New Statesman, 14 June 1999

The US has assisted ethnic cleansing in Turkey and has provoked it in Kosovo. So what, asks Noam Chomsky, are we supposed to celebrate?

On 24 March, US-led Nato air forces began to pound the Federal Republic of Yugoslavia, including Kosovo. On 3 June, Nato and Serbia reached a peace accord. The US declared victory, though the bombing was to continue until the victors determined that their interpretation of the accord had been imposed.

From the outset the bombing had been cast as a matter of cosmic significance, a test of a new humanism, in which the "enlightened states" (Foreign Affairs magazine) opened a new era of human history guided by "a new internationalism where the brutal repression of whole ethnic groups will no longer be tolerated" (Tony Blair). The enlightened states are the US and its British associate and perhaps also others who enlist in their crusades for justice.

Apparently the rank of "enlightened states" is conferred by definition.

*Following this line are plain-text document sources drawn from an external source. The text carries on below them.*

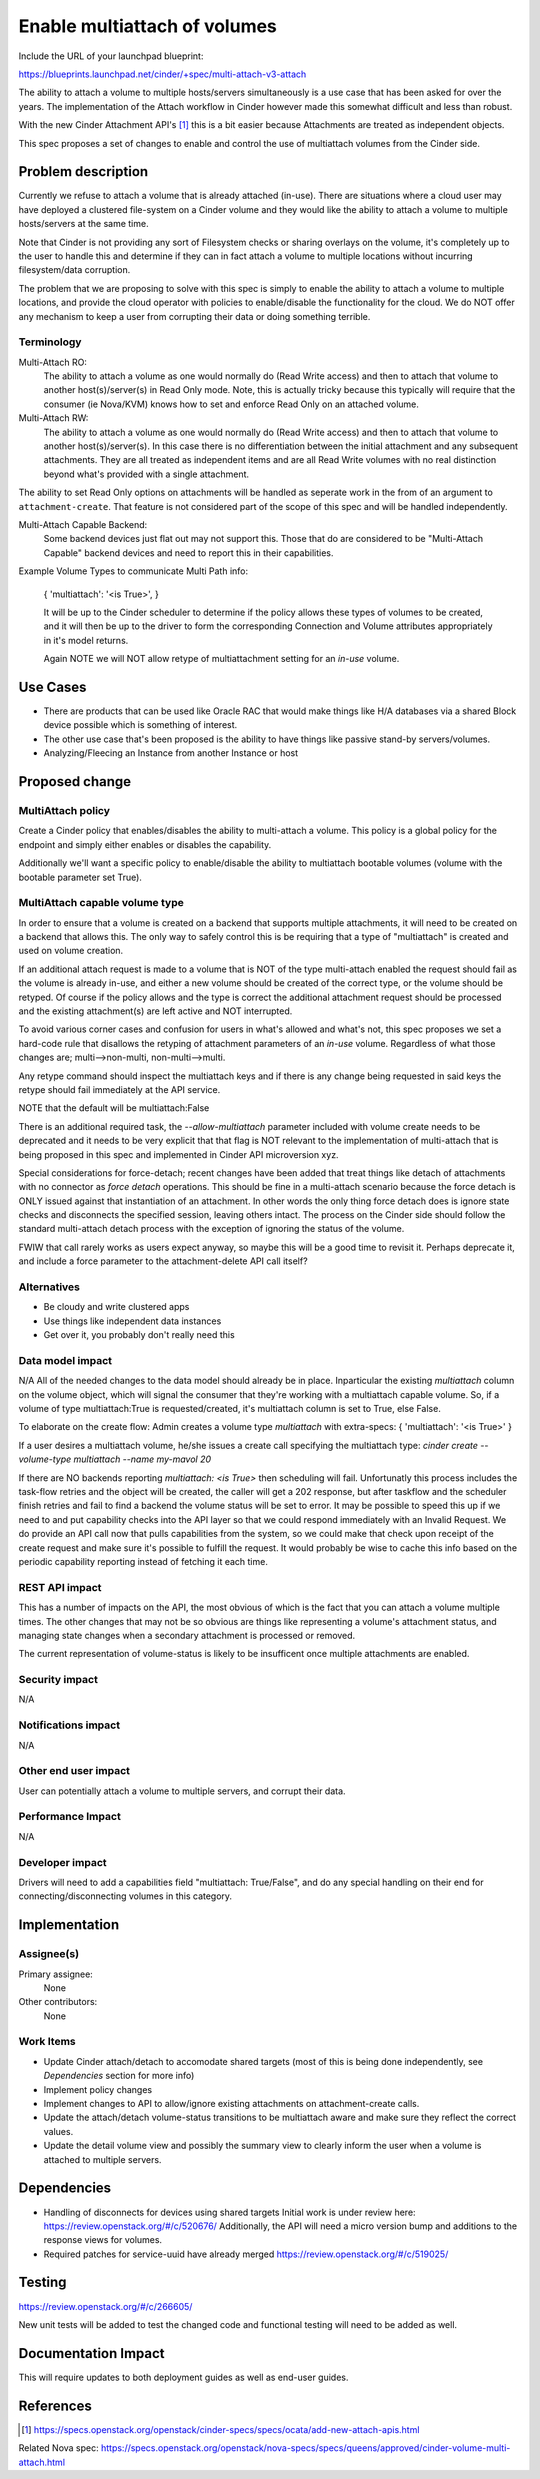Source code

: ..
 This work is licensed under a Creative Commons Attribution 3.0 Unported
 License.

 http://creativecommons.org/licenses/by/3.0/legalcode

=============================
Enable multiattach of volumes
=============================

Include the URL of your launchpad blueprint:

https://blueprints.launchpad.net/cinder/+spec/multi-attach-v3-attach

The ability to attach a volume to multiple hosts/servers simultaneously
is a use case that has been asked for over the years.  The implementation
of the Attach workflow in Cinder however made this somewhat difficult and
less than robust.

With the new Cinder Attachment API's [1]_ this is
a bit easier because Attachments are treated as independent objects.

This spec proposes a set of changes to enable and control the use of
multiattach volumes from the Cinder side.

Problem description
===================

Currently we refuse to attach a volume that is already attached (in-use).
There are situations where a cloud user may have deployed a clustered
file-system on a Cinder volume and they would like the ability to attach
a volume to multiple hosts/servers at the same time.

Note that Cinder is not providing any sort of Filesystem checks or sharing
overlays on the volume, it's completely up to the user to handle this and
determine if they can in fact attach a volume to multiple locations without
incurring filesystem/data corruption.

The problem that we are proposing to solve with this spec is simply to enable
the ability to attach a volume to multiple locations, and provide the cloud
operator with policies to enable/disable the functionality for the cloud.  We
do NOT offer any mechanism to keep a user from corrupting their data or doing
something terrible.

Terminology
-----------

Multi-Attach RO:
  The ability to attach a volume as one would normally do (Read Write access)
  and then to attach that volume to another host(s)/server(s) in Read Only
  mode.  Note, this is actually tricky because this typically will require that
  the consumer (ie Nova/KVM) knows how to set and enforce Read Only on an
  attached volume.

Multi-Attach RW:
  The ability to attach a volume as one would normally do (Read Write access)
  and then to attach that volume to another host(s)/server(s).  In this case
  there is no differentiation between the initial attachment and any subsequent
  attachments.  They are all treated as independent items and are all Read
  Write volumes with no real distinction beyond what's provided with a single
  attachment.

The ability to set Read Only options on attachments will be handled as seperate
work in the from of an argument to ``attachment-create``.  That feature is
not considered part of the scope of this spec and will be handled independently.


Multi-Attach Capable Backend:
  Some backend devices just flat out may not support this.  Those that do are
  considered to be "Multi-Attach Capable" backend devices and need to report
  this in their capabilities.

Example Volume Types to communicate Multi Path info:

  {
  'multiattach': '<is True>',
  }

  It will be up to the Cinder scheduler to determine if the policy allows these
  types of volumes to be created, and it will then be up to the driver to form
  the corresponding Connection and Volume attributes appropriately in it's
  model returns.

  Again NOTE we will NOT allow retype of multiattachment setting for an `in-use`
  volume.

Use Cases
=========

* There are products that can be used like Oracle RAC that
  would make things like H/A databases via a shared Block device possible which
  is something of interest.
* The other use case that's been proposed is the
  ability to have things like passive stand-by servers/volumes.
* Analyzing/Fleecing an Instance from another Instance or host

Proposed change
===============

MultiAttach policy
------------------

Create a Cinder policy that enables/disables the ability to multi-attach
a volume.  This policy is a global policy for the endpoint and simply either
enables or disables the capability.

Additionally we'll want a specific policy to enable/disable the ability to
multiattach bootable volumes (volume with the bootable parameter set True).

MultiAttach capable volume type
-------------------------------

In order to ensure that a volume is created on a backend that supports multiple
attachments, it will need to be created on a backend that allows this.  The
only way to safely control this is be requiring that a type of
"multiattach" is created and used on volume creation.

If an additional attach request is made to a volume that is NOT of the type
multi-attach enabled the request should fail as the volume is already in-use,
and either a new volume should be created of the correct type, or the volume
should be retyped.  Of course if the policy allows and the type is correct the
additional attachment request should be processed and the existing
attachment(s) are left active and NOT interrupted.

To avoid various corner cases and confusion for users in what's allowed and
what's not, this spec proposes we set a hard-code rule that disallows the
retyping of attachment parameters of an `in-use` volume.  Regardless of what
those changes are; multi-->non-multi, non-multi-->multi.

Any retype command should inspect the multiattach keys and if there is any
change being requested in said keys the retype should fail immediately at the
API service.

NOTE that the default will be multiattach:False

There is an additional required task, the `--allow-multiattach`
parameter included with volume create needs to be deprecated and it needs to be
very explicit that that flag is NOT relevant to the implementation of
multi-attach that is being proposed in this spec and implemented in Cinder API
microversion xyz.

Special considerations for force-detach; recent changes have been added that
treat things like detach of attachments with no connector as `force detach`
operations.  This should be fine in a multi-attach scenario because the force
detach is ONLY issued against that instantiation of an attachment.  In other
words the only thing force detach does is ignore state checks and disconnects
the specified session, leaving others intact.  The process on the Cinder side
should follow the standard multi-attach detach process with the exception of
ignoring the status of the volume.

FWIW that call rarely works as users expect anyway, so maybe this will be
a good time to revisit it.  Perhaps deprecate it, and include a force parameter
to the attachment-delete API call itself?


Alternatives
------------

* Be cloudy and write clustered apps
* Use things like independent data instances
* Get over it, you probably don't really need this

Data model impact
-----------------

N/A
All of the needed changes to the data model should already be in place.
Inparticular the existing `multiattach` column on the volume object, which
will signal the consumer that they're working with a multiattach capable
volume.  So, if a volume of type multiattach:True is requested/created,
it's multiattach column is set to True, else False.

To elaborate on the create flow:
Admin creates a volume type `multiattach` with extra-specs:
{
'multiattach': '<is True>'
}

If a user desires a multiattach volume, he/she issues a create call specifying
the multiattach type:
`cinder create --volume-type multiattach --name my-mavol 20`

If there are NO backends reporting `multiattach: <is True>` then scheduling
will fail.  Unfortunatly this process includes the task-flow retries and the
object will be created, the caller will get a 202 response, but after taskflow
and the scheduler finish retries and fail to find a backend the volume status
will be set to error.  It may be possible to speed this up if we need to and
put capability checks into the API layer so that we could respond immediately
with an Invalid Request. We do provide an API call now that pulls capabilities
from the system, so we could make that check upon receipt of the create request
and make sure it's possible to fulfill the request.  It would probably be wise
to cache this info based on the periodic capability reporting instead of
fetching it each time.

REST API impact
---------------

This has a number of impacts on the API, the most obvious of which is the fact
that you can attach a volume multiple times.  The other changes that may not be
so obvious are things like representing a volume's attachment status, and
managing state changes when a secondary attachment is processed or removed.

The current representation of volume-status is likely to be insufficent once
multiple attachments are enabled.

Security impact
---------------

N/A

Notifications impact
--------------------

N/A

Other end user impact
---------------------

User can potentially attach a volume to multiple servers, and corrupt their
data.

Performance Impact
------------------

N/A

Developer impact
----------------

Drivers will need to add a capabilities field "multiattach: True/False", and
do any special handling on their end for connecting/disconnecting volumes in
this category.

Implementation
==============

Assignee(s)
-----------

Primary assignee:
  None

Other contributors:
  None

Work Items
----------

* Update Cinder attach/detach to accomodate shared targets
  (most of this is being done independently, see `Dependencies`
  section for more info)
* Implement policy changes
* Implement changes to API to allow/ignore existing attachments on
  attachment-create calls.
* Update the attach/detach volume-status transitions to be multiattach aware
  and make sure they reflect the correct values.
* Update the detail volume view and possibly the summary view to clearly inform
  the user when a volume is attached to multiple servers.

Dependencies
============

* Handling of disconnects for devices using shared targets
  Initial work is under review here:  https://review.openstack.org/#/c/520676/
  Additionally, the API will need a micro version bump and additions to the
  response views for volumes.
* Required patches for service-uuid have already merged
  https://review.openstack.org/#/c/519025/


Testing
=======

https://review.openstack.org/#/c/266605/

New unit tests will be added to test the changed code and functional testing
will need to be added as well.

Documentation Impact
====================

This will require updates to both deployment guides as well as end-user guides.

References
==========

.. [1] https://specs.openstack.org/openstack/cinder-specs/specs/ocata/add-new-attach-apis.html

Related Nova spec:
https://specs.openstack.org/openstack/nova-specs/specs/queens/approved/cinder-volume-multi-attach.html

One finds no attempt to provide evidence or argument, certainly not from their history. "From the start, the Kosovo problem has been about how we should react when bad things happen in unimportant places," the global analyst Thomas Friedman explained in the New York Times as the accord was announced. He proceeded to laud the enlightened states for pursuing his moral principle that "once the refugee evictions began, ignoring Kosovo would be wrong . . . and therefore using a huge air war for a limited objective was the only thing that made sense".

But concern over the "refugee evictions" could not have been the motive for the "huge air war". The United Nations Commissioner for Refugees registered the first refugees outside Kosovo on 27 March (4,000), three days after the bombings began. The toll increased until 4 June, reaching a reported total of 670,000 in Albania and Macedonia, along with an estimated 70,000 in Montenegro and 75,000 who had left for other countries. The figures, which are unfortunately all too familiar, do not include the unknown numbers who have been displaced within Kosovo, some 200,000-300,000 in the year before the bombing, according to Nato, and a great many more afterwards.

So the "huge air war" precipitated a sharp increase of ethnic cleansing and other atrocities. That much has been reported consistently by correspondents on the scene. The same picture is presented in the two major documents that seek to portray the bombing as a reaction to the humanitarian crisis in Kosovo. The most extensive one, provided by the US State Department in May, is suitably entitled Erasing History: ethnic cleansing in Kosovo; the second is the indictment of Slobodan Milosevic and associates by the International Tribunal on War Crimes in Yugoslavia. Both documents hold that the atrocities began "on or about 1 January"; in both, however, the detailed chronology reveals that atrocities continued more or less as before until the bombing led to a very sharp escalation.